(Entries taken from a collection)
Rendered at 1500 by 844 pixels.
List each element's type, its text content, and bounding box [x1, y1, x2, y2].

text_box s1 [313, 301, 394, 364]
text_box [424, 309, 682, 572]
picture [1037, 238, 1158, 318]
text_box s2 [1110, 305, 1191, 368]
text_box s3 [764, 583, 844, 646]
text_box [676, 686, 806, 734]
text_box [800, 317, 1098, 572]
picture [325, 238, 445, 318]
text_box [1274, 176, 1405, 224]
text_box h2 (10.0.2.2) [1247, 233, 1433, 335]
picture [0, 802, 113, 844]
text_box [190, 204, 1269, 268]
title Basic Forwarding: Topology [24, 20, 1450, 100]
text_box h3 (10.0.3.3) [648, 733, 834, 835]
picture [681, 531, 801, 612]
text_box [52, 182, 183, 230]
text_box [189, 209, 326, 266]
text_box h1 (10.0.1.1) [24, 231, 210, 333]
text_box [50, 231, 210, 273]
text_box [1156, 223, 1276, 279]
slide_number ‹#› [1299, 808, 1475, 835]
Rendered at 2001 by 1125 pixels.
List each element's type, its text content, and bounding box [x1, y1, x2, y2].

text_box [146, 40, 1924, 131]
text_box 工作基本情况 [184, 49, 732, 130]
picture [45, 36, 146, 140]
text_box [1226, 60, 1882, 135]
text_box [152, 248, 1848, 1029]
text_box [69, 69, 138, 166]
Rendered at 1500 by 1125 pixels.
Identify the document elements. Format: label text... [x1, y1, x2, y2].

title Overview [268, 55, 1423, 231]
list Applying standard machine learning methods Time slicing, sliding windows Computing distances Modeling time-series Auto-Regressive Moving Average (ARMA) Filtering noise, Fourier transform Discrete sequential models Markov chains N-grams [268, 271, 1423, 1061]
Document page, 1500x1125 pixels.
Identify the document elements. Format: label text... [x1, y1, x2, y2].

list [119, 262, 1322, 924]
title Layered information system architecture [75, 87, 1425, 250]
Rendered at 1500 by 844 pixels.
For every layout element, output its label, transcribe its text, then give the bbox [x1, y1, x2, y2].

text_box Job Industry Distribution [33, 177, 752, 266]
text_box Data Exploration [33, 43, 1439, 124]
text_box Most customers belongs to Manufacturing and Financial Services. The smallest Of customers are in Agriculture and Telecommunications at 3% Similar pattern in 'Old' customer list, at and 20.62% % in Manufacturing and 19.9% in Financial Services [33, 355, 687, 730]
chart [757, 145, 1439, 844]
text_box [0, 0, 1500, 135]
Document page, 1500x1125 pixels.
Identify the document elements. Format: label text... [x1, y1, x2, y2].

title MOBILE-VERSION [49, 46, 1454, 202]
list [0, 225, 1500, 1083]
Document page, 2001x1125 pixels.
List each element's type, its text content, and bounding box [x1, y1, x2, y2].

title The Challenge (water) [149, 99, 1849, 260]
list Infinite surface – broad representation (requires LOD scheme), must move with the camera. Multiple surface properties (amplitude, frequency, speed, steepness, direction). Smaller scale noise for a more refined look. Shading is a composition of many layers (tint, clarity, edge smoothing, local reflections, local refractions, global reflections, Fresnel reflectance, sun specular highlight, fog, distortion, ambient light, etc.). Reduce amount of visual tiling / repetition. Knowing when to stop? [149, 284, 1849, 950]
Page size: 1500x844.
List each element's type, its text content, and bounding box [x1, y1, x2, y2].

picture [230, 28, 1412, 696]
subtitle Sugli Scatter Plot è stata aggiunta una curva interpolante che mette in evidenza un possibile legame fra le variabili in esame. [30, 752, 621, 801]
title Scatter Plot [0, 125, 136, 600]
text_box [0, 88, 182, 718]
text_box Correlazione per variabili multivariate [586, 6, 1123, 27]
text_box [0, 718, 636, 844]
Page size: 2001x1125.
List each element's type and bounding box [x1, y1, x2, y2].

## WHAT YOU HAVE TO DO
A single number is the whole answer: the tally of lines above that contain "size".

## THE ANSWER
2